Hudson R C, Daniel R M
Microbial Biochemistry and Biotechnology Unit, School of Science and Technology, University of Waikato, Hamilton, New Zealand.
Biochim Biophys Acta. 1995 Jul 3;1250(1):60-8. doi: 10.1016/0167-4838(95)00043-t.

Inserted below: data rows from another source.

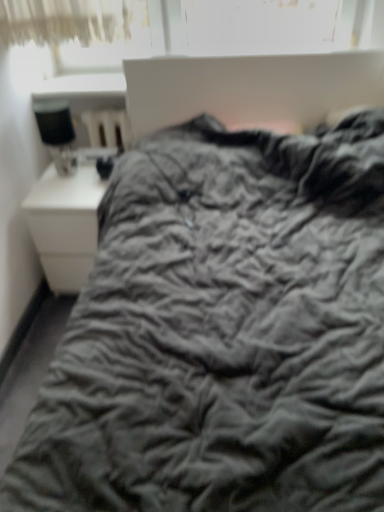
Image resolution: width=384 pixels, height=512 pixels. In order to click on white glossy nightstand at left in this screenshot , I will do `click(65, 225)`.

The width and height of the screenshot is (384, 512). Describe the element at coordinates (65, 225) in the screenshot. I see `white glossy nightstand at left` at that location.

Measure the distance between matte black lamp at left and camera.

A distance of 1.86 meters exists between matte black lamp at left and camera.

Find the location of a particular element. The height and width of the screenshot is (512, 384). matte black lamp at left is located at coordinates (57, 133).

Image resolution: width=384 pixels, height=512 pixels. Describe the element at coordinates (57, 133) in the screenshot. I see `matte black lamp at left` at that location.

This screenshot has height=512, width=384. Identify the location of white glossy nightstand at left. (65, 225).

A steady state kinetic study was carried out with the glutamate dehydrogenase from the thermophilic, archaebacterial isolate AN1. Initial velocity studies of the oxidative deamination reaction showed the mechanism is sequential and indicated that the order of substrate addition is random, while inhibition studies with products and substrate analogues suggested a strong preference for NADP+ to bind first. Initial velocity studies of the reductive amination reaction showed that the mechanism is sequential and indicated that the order of substrate addition is random, while product inhibition studies and the effect of substrate saturation on the initial velocity suggested that the preferred order of substrate addition is NADPH, 2-ketoglutarate, ammonia.
对嗜热古细菌分离株AN1的谷氨酸脱氢酶进行了稳态动力学研究。氧化脱氨反应的初始速度研究表明,其机制是有序的,底物添加顺序是随机的,而产物和底物类似物的抑制研究表明,强烈倾向于NADP+先结合。还原胺化反应的初始速度研究表明,其机制是有序的,底物添加顺序是随机的,而产物抑制研究以及底物饱和度对初始速度的影响表明,底物添加的优先顺序是NADPH、2-酮戊二酸、氨。